*PROBLEM DESCRIPTION:*
In the entries below, find the line with "left eye: (944, 439)" and the line with "right knee: (995, 676)". Reproduce those two lines and every line between them exactly, and nothing more.

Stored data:
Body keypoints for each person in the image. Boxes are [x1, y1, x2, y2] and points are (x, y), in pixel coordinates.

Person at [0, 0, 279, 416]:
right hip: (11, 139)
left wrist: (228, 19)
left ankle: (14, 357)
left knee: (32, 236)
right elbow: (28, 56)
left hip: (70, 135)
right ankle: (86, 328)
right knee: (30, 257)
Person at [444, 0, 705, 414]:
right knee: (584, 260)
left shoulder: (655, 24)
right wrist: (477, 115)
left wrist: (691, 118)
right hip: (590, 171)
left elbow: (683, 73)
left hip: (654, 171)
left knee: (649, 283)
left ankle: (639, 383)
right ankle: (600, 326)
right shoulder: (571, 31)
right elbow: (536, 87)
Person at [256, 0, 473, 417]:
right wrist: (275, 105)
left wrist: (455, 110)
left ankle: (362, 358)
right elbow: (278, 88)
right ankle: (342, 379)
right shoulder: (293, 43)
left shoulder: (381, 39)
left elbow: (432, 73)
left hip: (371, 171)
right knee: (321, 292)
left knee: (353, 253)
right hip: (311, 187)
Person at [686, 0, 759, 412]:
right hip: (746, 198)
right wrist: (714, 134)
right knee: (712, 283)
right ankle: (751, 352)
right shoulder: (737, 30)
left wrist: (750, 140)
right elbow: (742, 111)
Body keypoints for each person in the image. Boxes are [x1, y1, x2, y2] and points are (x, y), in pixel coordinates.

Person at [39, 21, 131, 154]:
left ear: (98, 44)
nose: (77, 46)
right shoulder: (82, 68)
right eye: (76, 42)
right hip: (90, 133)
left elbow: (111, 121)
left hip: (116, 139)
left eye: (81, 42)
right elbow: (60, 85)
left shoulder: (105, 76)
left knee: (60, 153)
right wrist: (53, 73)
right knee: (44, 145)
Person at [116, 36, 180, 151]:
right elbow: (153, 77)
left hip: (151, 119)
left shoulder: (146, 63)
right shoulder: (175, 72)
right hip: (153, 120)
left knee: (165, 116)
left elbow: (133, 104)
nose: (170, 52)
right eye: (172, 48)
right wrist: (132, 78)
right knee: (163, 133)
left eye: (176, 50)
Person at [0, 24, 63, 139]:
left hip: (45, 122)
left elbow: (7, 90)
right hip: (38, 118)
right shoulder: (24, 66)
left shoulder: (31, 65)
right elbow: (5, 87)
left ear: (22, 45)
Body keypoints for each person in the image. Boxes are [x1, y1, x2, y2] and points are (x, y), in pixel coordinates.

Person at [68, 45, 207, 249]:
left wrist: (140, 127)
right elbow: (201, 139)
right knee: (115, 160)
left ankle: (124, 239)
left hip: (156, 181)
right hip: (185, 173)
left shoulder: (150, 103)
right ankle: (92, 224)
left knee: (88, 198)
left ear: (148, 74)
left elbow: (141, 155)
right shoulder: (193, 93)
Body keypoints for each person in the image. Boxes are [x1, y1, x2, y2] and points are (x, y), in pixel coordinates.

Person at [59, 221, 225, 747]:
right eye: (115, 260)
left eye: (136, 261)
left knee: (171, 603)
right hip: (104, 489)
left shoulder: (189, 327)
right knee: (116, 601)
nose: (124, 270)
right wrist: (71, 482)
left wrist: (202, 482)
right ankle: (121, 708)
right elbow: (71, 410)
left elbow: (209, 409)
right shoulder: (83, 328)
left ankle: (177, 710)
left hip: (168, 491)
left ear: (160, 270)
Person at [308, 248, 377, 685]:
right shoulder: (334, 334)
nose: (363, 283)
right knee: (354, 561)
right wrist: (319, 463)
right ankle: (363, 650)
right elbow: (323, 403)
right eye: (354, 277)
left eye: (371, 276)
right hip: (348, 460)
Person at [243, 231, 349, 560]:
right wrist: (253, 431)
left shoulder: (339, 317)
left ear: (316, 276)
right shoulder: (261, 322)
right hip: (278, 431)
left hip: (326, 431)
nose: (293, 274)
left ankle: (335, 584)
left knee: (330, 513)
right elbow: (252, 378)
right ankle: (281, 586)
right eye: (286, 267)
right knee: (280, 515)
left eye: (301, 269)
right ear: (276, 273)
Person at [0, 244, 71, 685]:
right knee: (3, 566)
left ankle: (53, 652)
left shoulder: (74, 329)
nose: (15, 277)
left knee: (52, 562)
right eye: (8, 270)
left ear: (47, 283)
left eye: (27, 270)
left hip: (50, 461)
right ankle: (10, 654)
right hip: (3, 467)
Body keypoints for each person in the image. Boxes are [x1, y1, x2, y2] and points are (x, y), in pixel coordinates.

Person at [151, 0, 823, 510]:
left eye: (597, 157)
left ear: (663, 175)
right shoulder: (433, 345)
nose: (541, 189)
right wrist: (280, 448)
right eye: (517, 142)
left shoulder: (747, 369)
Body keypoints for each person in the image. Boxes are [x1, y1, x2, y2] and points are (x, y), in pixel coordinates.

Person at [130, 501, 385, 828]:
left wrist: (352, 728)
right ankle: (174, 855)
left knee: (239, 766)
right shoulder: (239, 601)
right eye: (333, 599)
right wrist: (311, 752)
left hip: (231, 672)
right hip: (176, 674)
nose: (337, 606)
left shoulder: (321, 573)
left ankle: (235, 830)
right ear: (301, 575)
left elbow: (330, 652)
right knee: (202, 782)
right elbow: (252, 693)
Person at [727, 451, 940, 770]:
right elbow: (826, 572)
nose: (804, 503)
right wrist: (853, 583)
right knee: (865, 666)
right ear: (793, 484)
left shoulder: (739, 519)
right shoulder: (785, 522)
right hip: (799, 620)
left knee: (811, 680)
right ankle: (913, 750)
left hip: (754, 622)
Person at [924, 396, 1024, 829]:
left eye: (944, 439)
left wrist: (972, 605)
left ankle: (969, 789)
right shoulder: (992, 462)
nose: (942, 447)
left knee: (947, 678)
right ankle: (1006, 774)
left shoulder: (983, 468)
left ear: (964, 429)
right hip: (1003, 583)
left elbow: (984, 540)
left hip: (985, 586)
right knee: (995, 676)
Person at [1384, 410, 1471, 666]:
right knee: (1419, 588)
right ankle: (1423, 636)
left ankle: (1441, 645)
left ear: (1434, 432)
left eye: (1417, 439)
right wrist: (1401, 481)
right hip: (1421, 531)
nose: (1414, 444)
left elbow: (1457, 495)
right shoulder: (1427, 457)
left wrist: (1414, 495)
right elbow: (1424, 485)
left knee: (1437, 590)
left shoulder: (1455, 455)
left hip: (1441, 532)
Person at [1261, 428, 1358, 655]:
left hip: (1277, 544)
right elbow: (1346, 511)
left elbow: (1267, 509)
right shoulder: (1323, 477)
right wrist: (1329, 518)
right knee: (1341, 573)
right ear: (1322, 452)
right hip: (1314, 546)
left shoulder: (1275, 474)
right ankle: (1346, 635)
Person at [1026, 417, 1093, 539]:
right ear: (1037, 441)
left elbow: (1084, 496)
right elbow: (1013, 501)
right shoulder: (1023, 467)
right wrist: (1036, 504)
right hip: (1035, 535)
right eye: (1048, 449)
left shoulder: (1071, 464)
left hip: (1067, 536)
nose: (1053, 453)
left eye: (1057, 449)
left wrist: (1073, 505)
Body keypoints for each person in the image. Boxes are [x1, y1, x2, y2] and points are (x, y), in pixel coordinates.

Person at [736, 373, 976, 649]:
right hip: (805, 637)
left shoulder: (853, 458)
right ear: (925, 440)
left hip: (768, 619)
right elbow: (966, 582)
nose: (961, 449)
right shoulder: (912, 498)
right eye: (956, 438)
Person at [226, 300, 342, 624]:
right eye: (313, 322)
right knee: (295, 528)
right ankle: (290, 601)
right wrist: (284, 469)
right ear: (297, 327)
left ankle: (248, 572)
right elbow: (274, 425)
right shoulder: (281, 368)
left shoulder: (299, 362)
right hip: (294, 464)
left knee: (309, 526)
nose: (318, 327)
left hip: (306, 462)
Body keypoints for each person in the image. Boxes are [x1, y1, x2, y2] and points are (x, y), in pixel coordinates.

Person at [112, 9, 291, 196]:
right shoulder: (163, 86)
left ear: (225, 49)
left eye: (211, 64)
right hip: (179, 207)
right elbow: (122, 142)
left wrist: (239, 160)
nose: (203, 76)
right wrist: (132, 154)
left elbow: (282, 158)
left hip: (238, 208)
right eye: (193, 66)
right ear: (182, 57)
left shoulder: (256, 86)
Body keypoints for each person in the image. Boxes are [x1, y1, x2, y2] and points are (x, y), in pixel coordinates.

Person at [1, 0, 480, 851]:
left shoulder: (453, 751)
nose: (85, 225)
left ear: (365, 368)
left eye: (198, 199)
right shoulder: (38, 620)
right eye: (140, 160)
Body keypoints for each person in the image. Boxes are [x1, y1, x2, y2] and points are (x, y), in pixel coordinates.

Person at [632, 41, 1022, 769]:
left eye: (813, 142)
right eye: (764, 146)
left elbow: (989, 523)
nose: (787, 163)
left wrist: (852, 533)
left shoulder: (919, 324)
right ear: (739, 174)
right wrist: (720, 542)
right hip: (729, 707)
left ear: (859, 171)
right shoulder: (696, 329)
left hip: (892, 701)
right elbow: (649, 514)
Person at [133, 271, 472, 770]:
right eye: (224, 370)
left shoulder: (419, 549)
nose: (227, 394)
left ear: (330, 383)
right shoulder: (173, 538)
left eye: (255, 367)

*SOLUTION TO THIS PROBLEM:*
left eye: (944, 439)
left wrist: (972, 605)
left ankle: (969, 789)
right shoulder: (992, 462)
nose: (942, 447)
left knee: (947, 678)
right ankle: (1006, 774)
left shoulder: (983, 468)
left ear: (964, 429)
right hip: (1003, 583)
left elbow: (984, 540)
left hip: (985, 586)
right knee: (995, 676)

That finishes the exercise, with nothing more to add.